When cesarean delivery rates are higher than expected, the WHO Robson Classification Implementation Manual recommends focusing efforts on rate reduction among nulliparous women with singleton, cephalic, term pregnancies (Robson group 1). Women in this group in fact represented about one fourth of all cesarean deliveries in our study, a rate much higher than the Robson achievable rate (< 10%) recommended by the WHO. Furthermore, cesarean delivery rates were higher than Robson guideline levels for multiparous women without a previous uterine scar, with a single cephalic pregnancy, ≥ 37 weeks gestation in spontaneous labor (Robson group 3) and multiparous women with ≥ 1 previous uterine scar, with a single cephalic pregnancy, ≥ 37 weeks gestation (Robson group 5), and women in these groups collectively accounted for 46% of all cesarean deliveries. Elevated cesarean delivery rate among multiparous women with uterine scars (Robson group 5) may reflect that VBAC has not been widely adopted in country. This may be explained by findings from a previous study in Thailand detailing findings from the country’s first institution-based VBAC program which reflected both an old belief “once a section always a section" [30] and the convenience and economic advantages of obstetricians [31]. In addition to support for VBAC with focus on high success rate and medical and economic advantages (e.g., lower hospital cost, shorter hospital stay, and reduced maternal and fetal morbidity and mortality), careful counseling of the patients, assessment of likelihood for successful VBAC delivery, and availability of appropriate facilities and staffing are needed for women considering this option for delivery [32, 33].

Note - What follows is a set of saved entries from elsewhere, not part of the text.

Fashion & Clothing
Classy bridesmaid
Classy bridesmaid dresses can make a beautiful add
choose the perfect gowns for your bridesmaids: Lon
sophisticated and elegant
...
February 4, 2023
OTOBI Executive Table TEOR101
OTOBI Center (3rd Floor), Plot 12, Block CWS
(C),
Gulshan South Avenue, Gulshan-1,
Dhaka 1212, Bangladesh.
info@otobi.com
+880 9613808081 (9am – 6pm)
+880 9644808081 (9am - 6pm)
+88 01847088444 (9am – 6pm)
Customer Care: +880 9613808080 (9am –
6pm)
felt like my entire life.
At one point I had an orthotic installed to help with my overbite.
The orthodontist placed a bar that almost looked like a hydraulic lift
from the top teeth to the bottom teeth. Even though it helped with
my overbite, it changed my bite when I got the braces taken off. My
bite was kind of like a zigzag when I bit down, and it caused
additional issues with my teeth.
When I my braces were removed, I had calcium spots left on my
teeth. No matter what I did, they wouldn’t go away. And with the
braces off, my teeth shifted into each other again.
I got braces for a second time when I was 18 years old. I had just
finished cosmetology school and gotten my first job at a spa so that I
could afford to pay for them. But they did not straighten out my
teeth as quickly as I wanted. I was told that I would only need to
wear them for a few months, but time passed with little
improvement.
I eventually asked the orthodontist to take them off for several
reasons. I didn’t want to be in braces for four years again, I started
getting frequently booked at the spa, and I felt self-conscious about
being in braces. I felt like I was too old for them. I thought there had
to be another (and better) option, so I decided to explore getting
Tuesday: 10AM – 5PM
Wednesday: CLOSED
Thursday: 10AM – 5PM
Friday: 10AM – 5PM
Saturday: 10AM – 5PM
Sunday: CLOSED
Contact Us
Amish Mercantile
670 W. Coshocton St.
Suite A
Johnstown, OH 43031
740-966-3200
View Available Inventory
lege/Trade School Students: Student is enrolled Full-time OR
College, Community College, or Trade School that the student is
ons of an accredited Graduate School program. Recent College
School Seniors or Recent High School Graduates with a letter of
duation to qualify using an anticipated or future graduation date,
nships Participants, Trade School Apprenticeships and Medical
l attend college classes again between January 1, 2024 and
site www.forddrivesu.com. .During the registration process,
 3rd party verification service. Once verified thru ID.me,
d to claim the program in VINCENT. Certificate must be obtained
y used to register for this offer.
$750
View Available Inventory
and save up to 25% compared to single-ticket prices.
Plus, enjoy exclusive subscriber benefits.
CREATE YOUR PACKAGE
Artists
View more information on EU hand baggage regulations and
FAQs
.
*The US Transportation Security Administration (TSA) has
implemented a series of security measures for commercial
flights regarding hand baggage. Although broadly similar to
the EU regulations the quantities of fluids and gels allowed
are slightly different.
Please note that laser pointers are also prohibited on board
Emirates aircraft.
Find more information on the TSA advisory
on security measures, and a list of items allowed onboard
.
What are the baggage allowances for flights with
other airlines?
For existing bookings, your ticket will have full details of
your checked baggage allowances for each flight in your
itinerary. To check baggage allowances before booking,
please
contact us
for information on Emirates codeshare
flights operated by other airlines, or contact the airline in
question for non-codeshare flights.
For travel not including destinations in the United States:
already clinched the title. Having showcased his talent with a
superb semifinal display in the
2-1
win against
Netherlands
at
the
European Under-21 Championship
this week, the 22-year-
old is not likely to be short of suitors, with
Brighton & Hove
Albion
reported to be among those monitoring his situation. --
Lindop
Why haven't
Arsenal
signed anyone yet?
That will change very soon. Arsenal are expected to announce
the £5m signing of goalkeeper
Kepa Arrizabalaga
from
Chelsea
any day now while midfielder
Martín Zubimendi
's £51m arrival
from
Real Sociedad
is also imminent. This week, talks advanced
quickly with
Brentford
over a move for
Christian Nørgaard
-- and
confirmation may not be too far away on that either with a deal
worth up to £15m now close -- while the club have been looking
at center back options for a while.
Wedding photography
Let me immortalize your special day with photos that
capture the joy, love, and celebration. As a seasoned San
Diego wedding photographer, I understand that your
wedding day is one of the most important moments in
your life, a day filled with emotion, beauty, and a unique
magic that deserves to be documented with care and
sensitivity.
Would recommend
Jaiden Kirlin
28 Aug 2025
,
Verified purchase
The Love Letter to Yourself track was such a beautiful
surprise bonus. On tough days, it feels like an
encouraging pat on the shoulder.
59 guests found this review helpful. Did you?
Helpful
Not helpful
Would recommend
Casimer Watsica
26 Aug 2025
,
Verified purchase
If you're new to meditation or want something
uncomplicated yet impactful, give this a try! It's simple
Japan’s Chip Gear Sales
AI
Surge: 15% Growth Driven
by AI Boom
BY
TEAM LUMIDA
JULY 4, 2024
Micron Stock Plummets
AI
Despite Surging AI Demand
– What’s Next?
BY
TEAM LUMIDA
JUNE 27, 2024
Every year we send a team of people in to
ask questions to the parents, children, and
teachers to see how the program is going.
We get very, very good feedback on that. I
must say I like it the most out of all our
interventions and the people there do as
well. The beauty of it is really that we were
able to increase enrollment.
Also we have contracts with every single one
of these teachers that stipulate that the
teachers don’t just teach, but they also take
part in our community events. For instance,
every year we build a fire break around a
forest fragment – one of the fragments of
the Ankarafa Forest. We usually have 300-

In this prospective cohort study of pregnant women, the detailed data collection from both participants' report and chart abstraction provided the opportunity to examine potential risk factors for cesarean delivery including maternal and fetal characteristics and obstetrical events that are not captured as part of the Robson Classification. The Robson Classification does not distinguish other potential obstetric indications for cesarean delivery, including delivery for maternal wellbeing (e.g., uncontrolled chronic hypertension or preeclampsia with severe features), obstetric indications (e.g., placental abruption, placenta previa), or fetal indications (e.g., fetal distress). Findings from this analysis suggest that such factors may influence obstetrical decision-making about mode of delivery in Thailand.

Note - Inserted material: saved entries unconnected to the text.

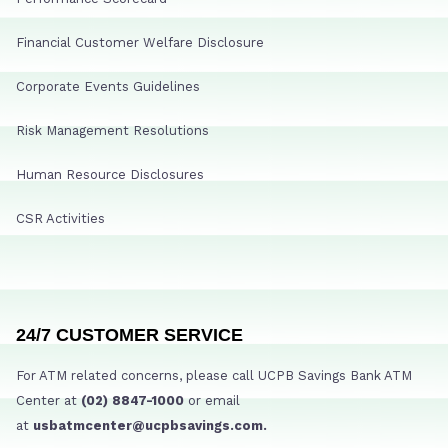
Financial Customer Welfare Disclosure
Corporate Events Guidelines
Risk Management Resolutions
Human Resource Disclosures
CSR Activities
24/7 CUSTOMER SERVICE
For ATM related concerns, please call UCPB Savings Bank ATM
Center at
(02) 8847-1000
or email
at
usbatmcenter@ucpbsavings.com.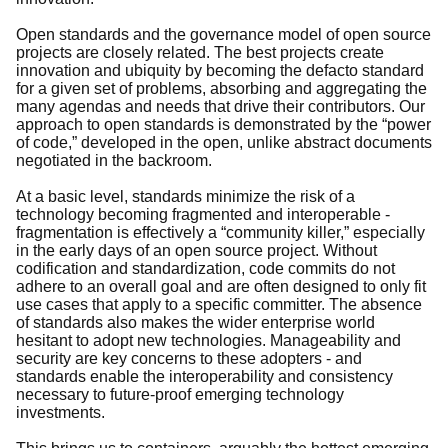
Open standards and the governance model of open source
projects are closely related. The best projects create
innovation and ubiquity by becoming the defacto standard
for a given set of problems, absorbing and aggregating the
many agendas and needs that drive their contributors. Our
approach to open standards is demonstrated by the “power
of code,” developed in the open, unlike abstract documents
negotiated in the backroom.
At a basic level, standards minimize the risk of a
technology becoming fragmented and interoperable -
fragmentation is effectively a “community killer,” especially
in the early days of an open source project. Without
codification and standardization, code commits do not
adhere to an overall goal and are often designed to only fit
use cases that apply to a specific committer. The absence
of standards also makes the wider enterprise world
hesitant to adopt new technologies. Manageability and
security are key concerns to these adopters - and
standards enable the interoperability and consistency
necessary to future-proof emerging technology
investments.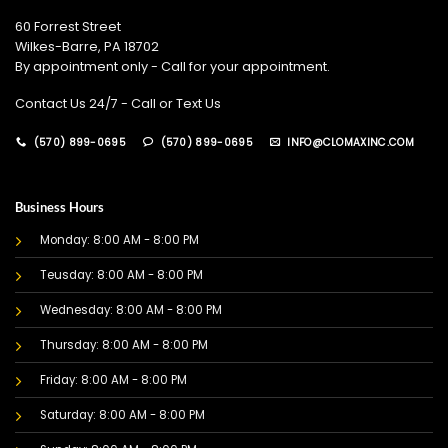
60 Forrest Street
Wilkes-Barre, PA 18702
By appointment only - Call for your appointment.
Contact Us 24/7 - Call or Text Us
(570) 899-0695
(570) 899-0695
INFO@CLOMAXINC.COM
Business Hours
Monday: 8:00 AM - 8:00 PM
Teusday: 8:00 AM - 8:00 PM
Wednesday: 8:00 AM - 8:00 PM
Thursday: 8:00 AM - 8:00 PM
Friday: 8:00 AM - 8:00 PM
Saturday: 8:00 AM - 8:00 PM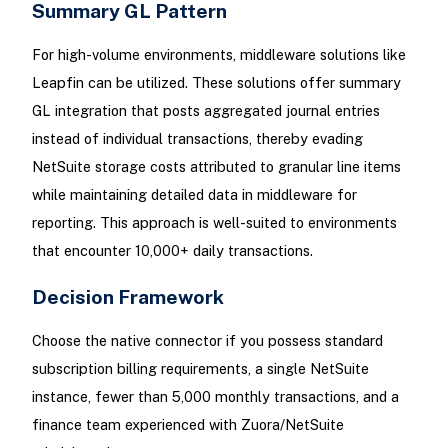
Summary GL Pattern
For high-volume environments, middleware solutions like
Leapfin can be utilized. These solutions offer summary
GL integration that posts aggregated journal entries
instead of individual transactions, thereby evading
NetSuite storage costs attributed to granular line items
while maintaining detailed data in middleware for
reporting. This approach is well-suited to environments
that encounter 10,000+ daily transactions.
Decision Framework
Choose the native connector if you possess standard
subscription billing requirements, a single NetSuite
instance, fewer than 5,000 monthly transactions, and a
finance team experienced with Zuora/NetSuite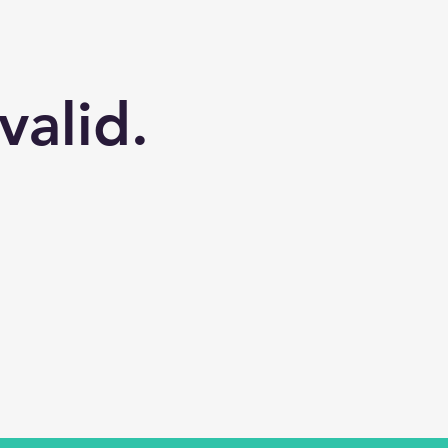
valid.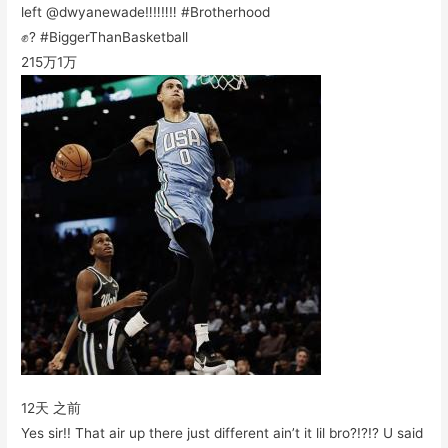
left @dwyanewade‼️‼️‼️‼️ #Brotherhood
✊? #BiggerThanBasketball
215万
1万
12天 之前
Yes sir!! That air up there just different ain’t it lil bro?!?!? U said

This study included a large sample of deliveries at two large tertiary level facilities that have some of the highest obstetric delivery rates in Thailand. A strength of this study was collection of data through both maternal report and from detailed review of medical records for prenatal and delivery information. However, limitations must be considered when interpreting study findings. First, this study was conducted during 2017 and 2018 precluding long-term assessment of changes in cesarean delivery rates and indications over time. Second, the study was conducted in tertiary level hospitals where rates of cesarean delivery may be higher than at other hospitals in Thailand because of the referral of complicated cases. Lastly, participants without gestational weeks at delivery and modes of delivery information differed from those with delivery mode confirmation with respect to selected baseline and pregnancy characteristics that may be associated with risk of cesarean delivery.

Conclusions

At two high-volume tertiary obstetric hospitals in Bangkok, Thailand, cesarean delivery rate substantially exceeded the WHO-recommended target rate of 10–15%. Deliveries among three groups of women (nulliparous women with term, singleton cephalic pregnancies; multiparous women without uterine scars in spontaneous labor; and multiparous women with uterine scars) accounted for almost half of all cesarean deliveries. Our findings suggest that efforts to reduce non-clinically indicated cesarean delivery rates in Thailand might need to focus on reducing rates among multiparous women, in addition to nulliparous women with term, singleton cephalic pregnancies as generally recommended by the WHO Robson Classification Implementation Manual [34].